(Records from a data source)
━━━━━━━━━━━━━━━━━━━━
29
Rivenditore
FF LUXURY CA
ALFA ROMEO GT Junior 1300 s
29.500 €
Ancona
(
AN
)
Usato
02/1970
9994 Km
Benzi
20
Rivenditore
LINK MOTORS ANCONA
━━━━━━━━━━━━━━━━━━━━
**REQUIREMENT**. Every line above needs to be retyped exactly.

**SOLUTION TO THIS EXERCISE**.
29
Rivenditore
FF LUXURY CA
ALFA ROMEO GT Junior 1300 s
29.500 €
Ancona
(
AN
)
Usato
02/1970
9994 Km
Benzi
20
Rivenditore
LINK MOTORS ANCONA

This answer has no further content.